How to complete this task:
Can you rewrite the part of the essay on aesthetic taste that opens with "This is the" and closes with "in each case.", replacing "critical trilogy" with "three critiques"?

Document extract Block Start

The End of Subjective Universality and the Privatization of Aesthetic Taste
In 2026, any take that uncritically treats “pop” as the low or mass culture term in a high/low or art/craft binary is a red herring designed to divert attention away from the fact that the political ontology that makes that aesthetic binary possible is obsolete. Structured by political and fiscal privatization, algorithmic personalization, and the like, present reality in so-called Western liberal democracies no longer reflects the enlightenment public/private binary that has long shaped Western modernity.
As I have written about elsewhere, the traditional art/craft binary is rooted in the classically liberal distinction between public and private: one is the realm of freedom and universality, the other is the realm of particularity and dependence.
The autonomy that Enlightenment aesthetics grants art is analogous to and philosophically intersects with the autonomy of the liberal subject. Cleaving the public sphere from the private in parallel to the way Kant cleaves fine art from craft, classical liberalism holds that autonomy exists in the civil sphere, whereas the private sphere is the realm of material need and dependence. Just as art’s autonomy comes from its purported ontological separation from everyday life, the liberal subject’s autonomy exists outside the sphere of life’s reproduction.
It’s a simple analogy – art:public::craft:private.
But if the public/fine art was both the realm of autonomy and of universality, this posed a problem: how could free individuals all come to the same, universal ideas of the true, the good, and the beautiful? Why wouldn’t free individuals have individual, subjective ideas of truth, ethics, and beauty?
This is the problem Kant’s critical trilogy set out to solve: the first critique is about truth, the second is about ethics/the good, and the third is about aesthetics/beauty. I’m going to focus on the third one because I’m a philosopher of art, but the solution is the same in each case.

Document extract Block End
Provided information Block Start

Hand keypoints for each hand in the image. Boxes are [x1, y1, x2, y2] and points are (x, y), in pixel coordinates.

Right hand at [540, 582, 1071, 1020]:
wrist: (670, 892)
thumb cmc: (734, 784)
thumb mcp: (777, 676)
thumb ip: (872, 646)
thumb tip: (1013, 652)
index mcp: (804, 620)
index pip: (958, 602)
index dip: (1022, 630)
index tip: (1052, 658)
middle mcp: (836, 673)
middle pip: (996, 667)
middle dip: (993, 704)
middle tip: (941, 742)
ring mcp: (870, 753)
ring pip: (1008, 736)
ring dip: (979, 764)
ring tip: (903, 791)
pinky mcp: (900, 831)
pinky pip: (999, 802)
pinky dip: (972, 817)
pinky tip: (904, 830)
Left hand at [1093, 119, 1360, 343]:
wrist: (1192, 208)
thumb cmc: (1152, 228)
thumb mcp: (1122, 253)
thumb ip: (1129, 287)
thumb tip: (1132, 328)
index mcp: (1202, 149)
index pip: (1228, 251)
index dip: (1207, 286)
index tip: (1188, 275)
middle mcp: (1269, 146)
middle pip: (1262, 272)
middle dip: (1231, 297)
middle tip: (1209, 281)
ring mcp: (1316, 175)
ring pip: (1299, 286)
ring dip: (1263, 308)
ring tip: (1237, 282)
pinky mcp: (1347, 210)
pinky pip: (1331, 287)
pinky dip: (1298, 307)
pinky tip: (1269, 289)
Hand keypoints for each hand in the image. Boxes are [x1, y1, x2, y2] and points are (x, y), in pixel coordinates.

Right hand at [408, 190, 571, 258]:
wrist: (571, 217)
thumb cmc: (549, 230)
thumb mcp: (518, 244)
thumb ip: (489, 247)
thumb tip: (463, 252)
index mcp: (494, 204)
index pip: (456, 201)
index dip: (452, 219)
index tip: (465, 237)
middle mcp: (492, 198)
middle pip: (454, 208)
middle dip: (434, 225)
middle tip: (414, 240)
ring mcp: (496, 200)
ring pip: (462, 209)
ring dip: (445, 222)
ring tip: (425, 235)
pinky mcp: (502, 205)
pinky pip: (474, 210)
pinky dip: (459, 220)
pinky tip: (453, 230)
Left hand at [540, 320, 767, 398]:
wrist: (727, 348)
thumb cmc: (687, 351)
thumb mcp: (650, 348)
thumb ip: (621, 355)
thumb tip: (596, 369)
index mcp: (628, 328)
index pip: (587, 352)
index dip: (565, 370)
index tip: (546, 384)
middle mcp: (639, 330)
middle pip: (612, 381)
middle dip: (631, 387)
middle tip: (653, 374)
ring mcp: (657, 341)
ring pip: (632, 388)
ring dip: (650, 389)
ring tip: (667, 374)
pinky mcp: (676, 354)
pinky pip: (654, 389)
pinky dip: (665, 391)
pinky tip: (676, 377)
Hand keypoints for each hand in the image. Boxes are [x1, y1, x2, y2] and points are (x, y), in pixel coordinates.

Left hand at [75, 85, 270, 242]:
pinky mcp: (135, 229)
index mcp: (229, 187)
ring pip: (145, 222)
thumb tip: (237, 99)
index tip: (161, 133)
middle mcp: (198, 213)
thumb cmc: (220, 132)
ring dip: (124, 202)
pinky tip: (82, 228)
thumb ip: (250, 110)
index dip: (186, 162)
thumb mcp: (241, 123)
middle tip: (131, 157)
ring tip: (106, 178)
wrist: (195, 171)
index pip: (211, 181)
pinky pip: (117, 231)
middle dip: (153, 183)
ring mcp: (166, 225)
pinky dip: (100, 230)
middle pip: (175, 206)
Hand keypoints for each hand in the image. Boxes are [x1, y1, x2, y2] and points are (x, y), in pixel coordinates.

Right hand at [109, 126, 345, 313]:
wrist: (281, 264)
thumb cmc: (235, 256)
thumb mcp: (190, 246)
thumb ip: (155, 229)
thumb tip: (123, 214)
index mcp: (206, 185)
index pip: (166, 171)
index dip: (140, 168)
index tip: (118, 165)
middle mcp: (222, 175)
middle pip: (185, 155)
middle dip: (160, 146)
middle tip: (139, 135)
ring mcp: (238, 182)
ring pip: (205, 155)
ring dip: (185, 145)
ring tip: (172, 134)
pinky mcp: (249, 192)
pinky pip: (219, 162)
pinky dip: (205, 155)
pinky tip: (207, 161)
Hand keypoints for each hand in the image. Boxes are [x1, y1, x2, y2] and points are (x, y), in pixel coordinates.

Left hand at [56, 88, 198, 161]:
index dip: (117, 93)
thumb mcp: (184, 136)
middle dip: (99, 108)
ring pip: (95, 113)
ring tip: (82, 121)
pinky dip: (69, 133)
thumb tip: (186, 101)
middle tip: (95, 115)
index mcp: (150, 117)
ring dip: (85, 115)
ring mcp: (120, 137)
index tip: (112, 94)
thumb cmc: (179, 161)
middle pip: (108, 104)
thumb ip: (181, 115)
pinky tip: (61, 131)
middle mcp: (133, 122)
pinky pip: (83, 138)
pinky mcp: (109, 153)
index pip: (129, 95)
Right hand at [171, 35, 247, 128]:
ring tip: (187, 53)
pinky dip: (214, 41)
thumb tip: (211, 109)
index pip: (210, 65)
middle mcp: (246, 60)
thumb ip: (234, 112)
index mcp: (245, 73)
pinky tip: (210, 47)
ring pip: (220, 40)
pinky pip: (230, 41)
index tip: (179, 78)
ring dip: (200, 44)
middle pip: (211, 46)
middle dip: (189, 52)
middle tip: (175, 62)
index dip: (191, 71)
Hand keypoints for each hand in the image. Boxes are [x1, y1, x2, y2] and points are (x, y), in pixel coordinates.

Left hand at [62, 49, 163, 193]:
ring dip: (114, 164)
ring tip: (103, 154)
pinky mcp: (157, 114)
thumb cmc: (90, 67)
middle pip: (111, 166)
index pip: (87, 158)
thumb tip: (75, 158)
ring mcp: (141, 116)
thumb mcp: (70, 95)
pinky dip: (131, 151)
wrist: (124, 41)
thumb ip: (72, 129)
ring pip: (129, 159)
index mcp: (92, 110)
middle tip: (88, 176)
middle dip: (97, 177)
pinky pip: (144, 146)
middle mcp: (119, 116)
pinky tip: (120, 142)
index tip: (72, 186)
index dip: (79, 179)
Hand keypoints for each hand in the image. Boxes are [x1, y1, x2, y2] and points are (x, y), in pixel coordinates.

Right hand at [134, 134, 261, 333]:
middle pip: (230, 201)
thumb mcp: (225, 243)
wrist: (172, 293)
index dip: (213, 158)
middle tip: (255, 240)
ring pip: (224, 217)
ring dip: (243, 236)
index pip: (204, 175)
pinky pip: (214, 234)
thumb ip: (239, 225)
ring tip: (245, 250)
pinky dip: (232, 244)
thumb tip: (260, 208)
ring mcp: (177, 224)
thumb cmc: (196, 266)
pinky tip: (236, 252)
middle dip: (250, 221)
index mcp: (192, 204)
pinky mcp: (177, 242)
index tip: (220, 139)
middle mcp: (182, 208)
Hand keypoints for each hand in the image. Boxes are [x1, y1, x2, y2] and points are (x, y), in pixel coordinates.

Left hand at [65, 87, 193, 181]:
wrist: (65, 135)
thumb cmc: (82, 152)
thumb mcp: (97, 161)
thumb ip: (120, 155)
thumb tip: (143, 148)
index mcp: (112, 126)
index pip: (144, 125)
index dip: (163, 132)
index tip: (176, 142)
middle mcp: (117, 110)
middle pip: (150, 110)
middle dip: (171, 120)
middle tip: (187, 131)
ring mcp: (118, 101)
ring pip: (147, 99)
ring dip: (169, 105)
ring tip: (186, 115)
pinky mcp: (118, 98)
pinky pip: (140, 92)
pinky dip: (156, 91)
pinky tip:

Provided information Block End

Exercise result:
This is the problem Kant’s three critiques set out to solve: the first critique is about truth, the second is about ethics/the good, and the third is about aesthetics/beauty. I’m going to focus on the third one because I’m a philosopher of art, but the solution is the same in each case.